The Federal Open Market Committee (FOMC) meeting is a crucial Federal Reserve event where officials decide on U.S. monetary policy, including potential changes to the federal funds rate.

Regularity

The FOMC typically holds eight scheduled meetings annually, with this March 20th meeting being one of the regular sessions for the current year. The Federal Reserve has been conducting these policy meetings since its establishment in 1913, though the structure and approach have evolved significantly over time.

Market Impact

FOMC decisions have profound effects across global financial markets, influencing stock indices, bond yields, currency exchange rates (particularly the USD), commodities, and virtually all asset classes. Interest rate announcements directly impact borrowing costs, economic growth projections, inflation expectations, and overall market sentiment. Markets typically experience heightened volatility before, during, and after FOMC announcements as traders adjust their positions based on the policy decision and forward guidance provided by the Fed.

Participation

The FOMC meeting takes place at the Federal Reserve headquarters in Washington, D.C., and is not open for public attendance.

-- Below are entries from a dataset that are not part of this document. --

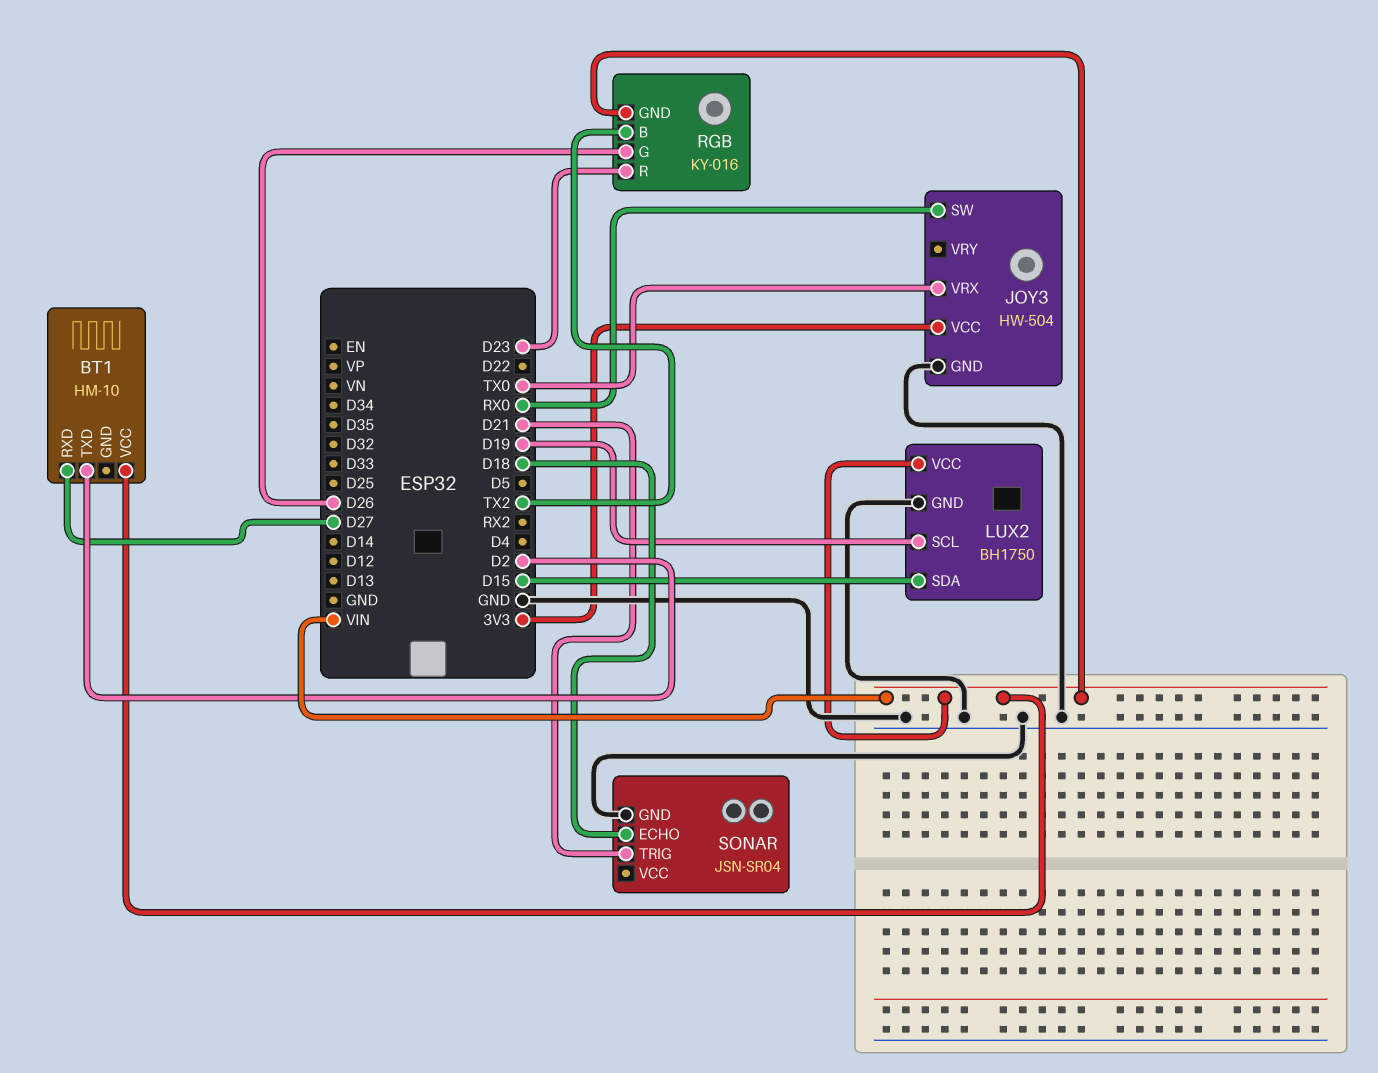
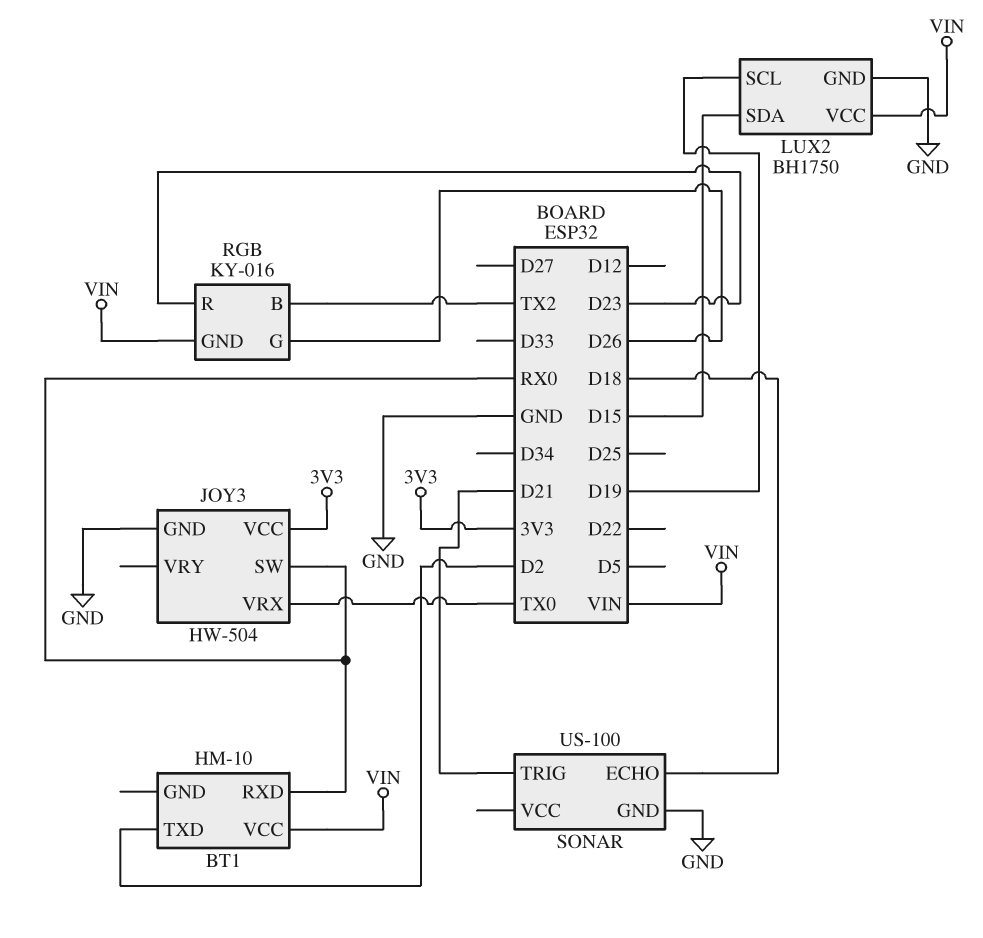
BT1 pin RXD: D27 -> RX0
SONAR: JSN-SR04 -> US-100

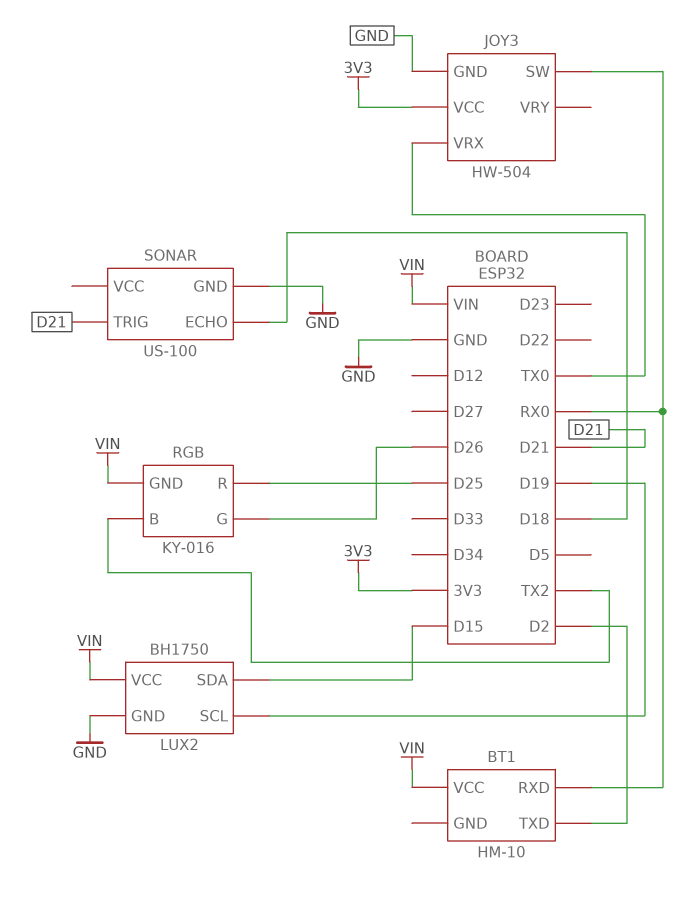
RGB pin R: D23 -> D25

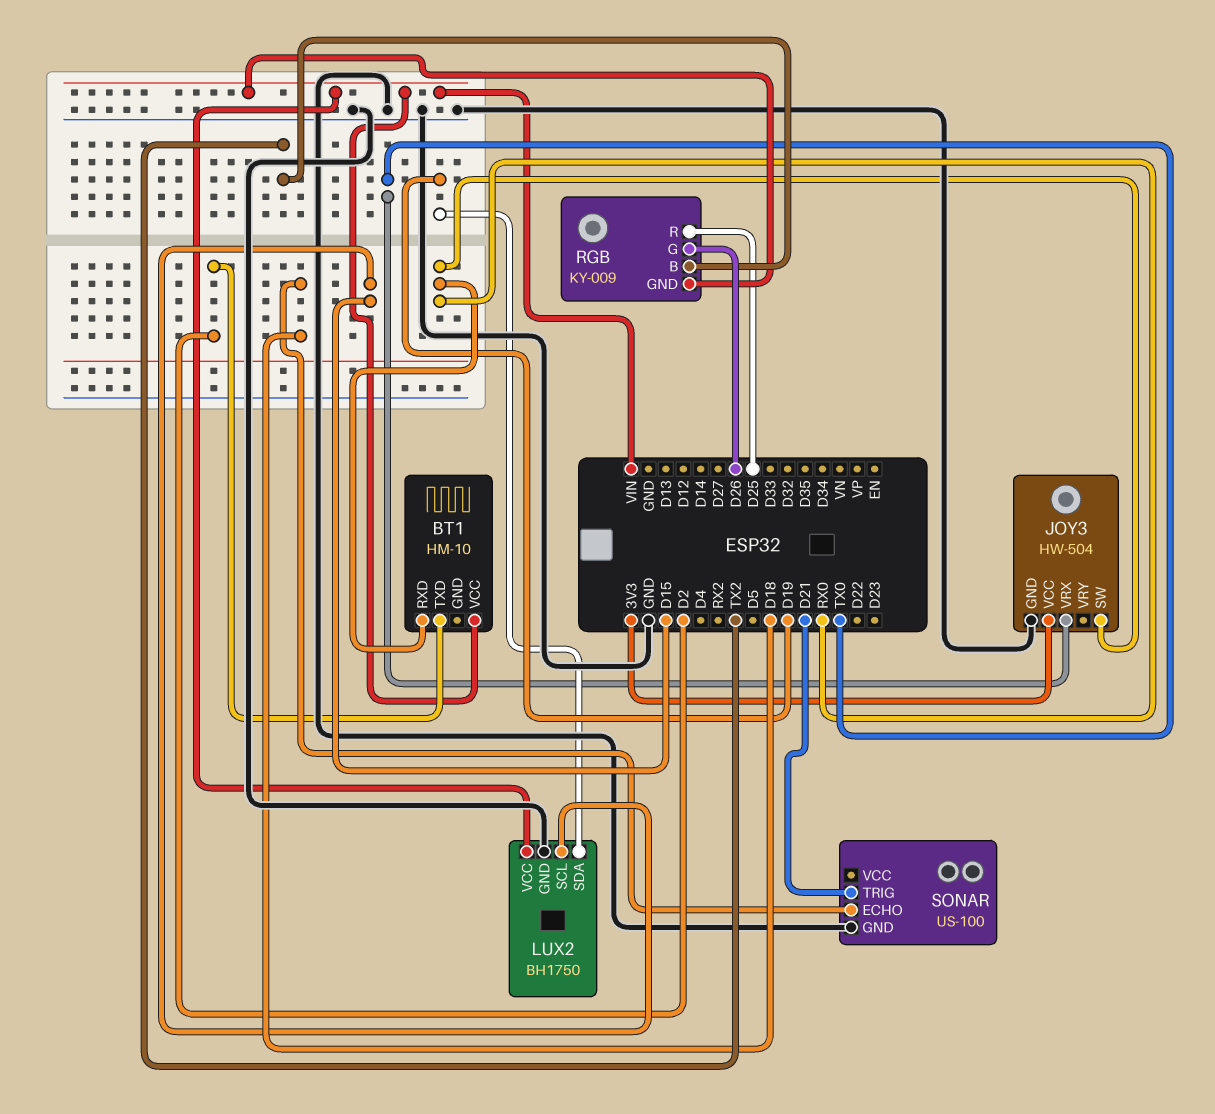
LUX2 pin SCL: D19 -> D15
LUX2 pin SDA: D15 -> D19
RGB: KY-016 -> KY-009

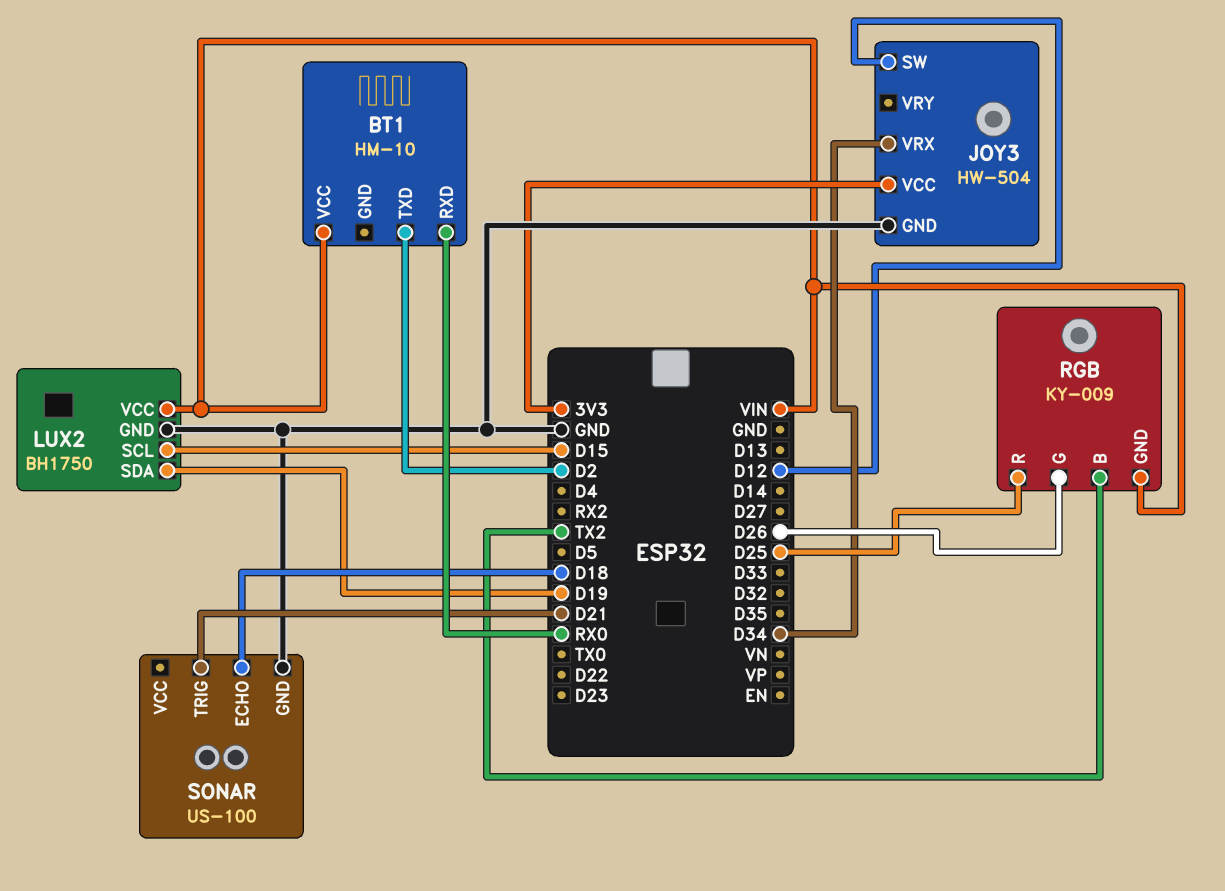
JOY3 pin SW: RX0 -> D12
JOY3 pin VRX: TX0 -> D34

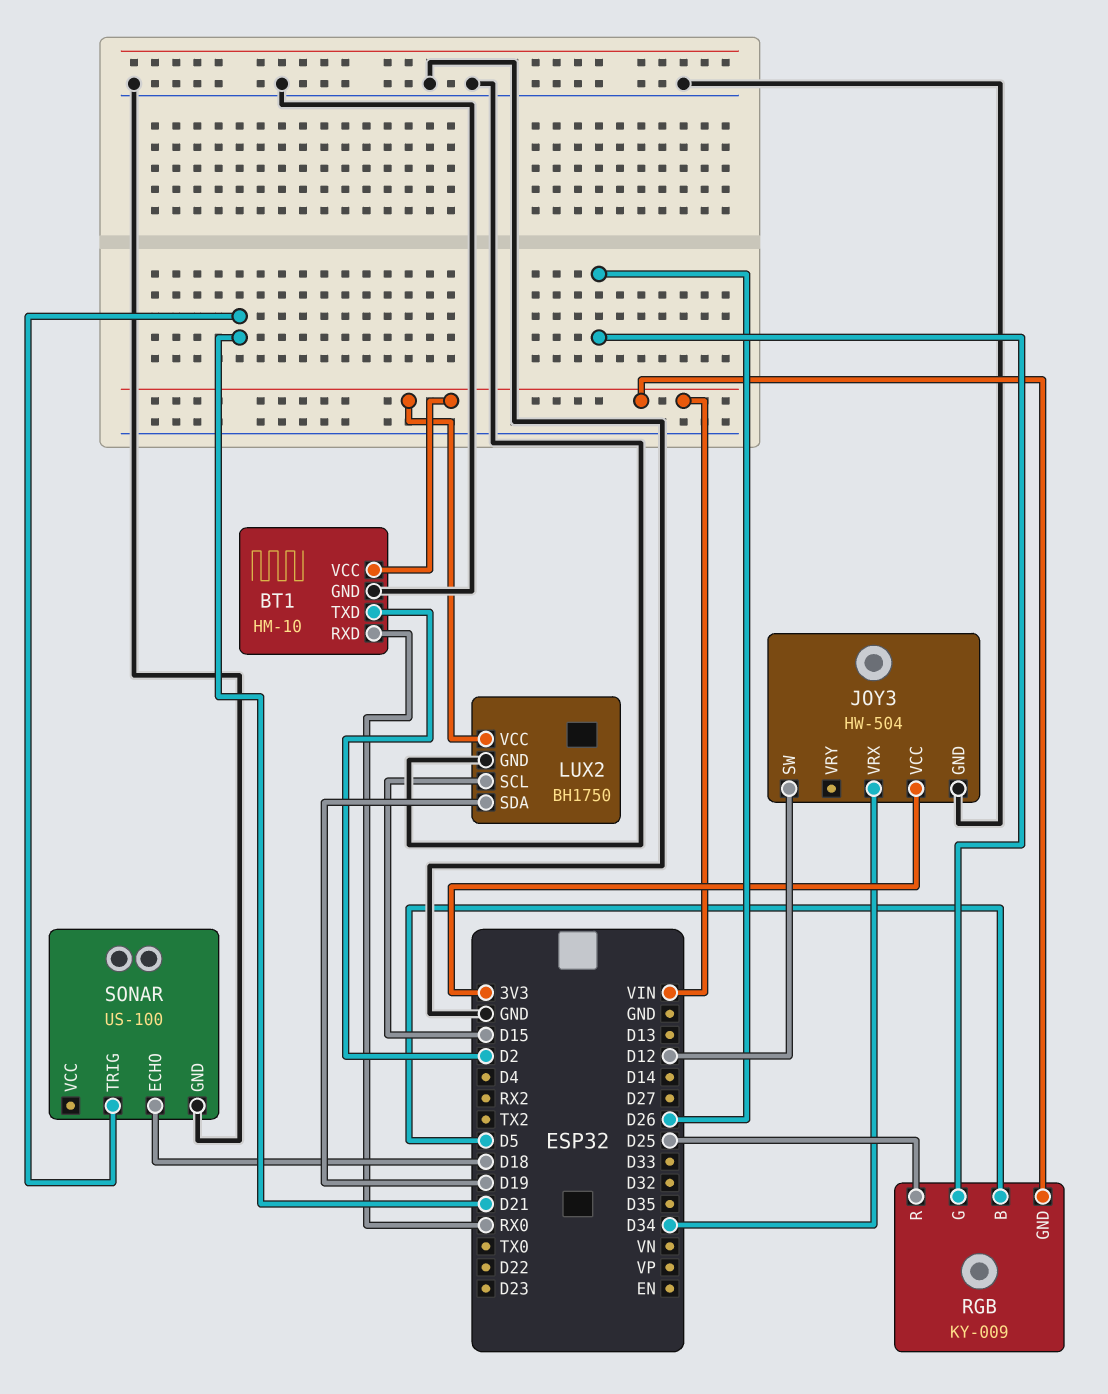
BT1 pin GND: none -> GND
RGB pin B: TX2 -> D5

However, market participants and the general public can follow the meeting outcomes through the official statement released afterward, the subsequent press conference by the Federal Reserve Chair, and the detailed meeting minutes published approximately three weeks later.

Relevance for Traders

All traders and investors should monitor FOMC meetings closely, particularly those involved in forex trading, bond markets, equity trading, and commodity markets. Day traders should be especially cautious around announcement times due to potential liquidity gaps and increased volatility, while long-term investors should understand how changing interest rate environments might affect different sectors and investment strategies.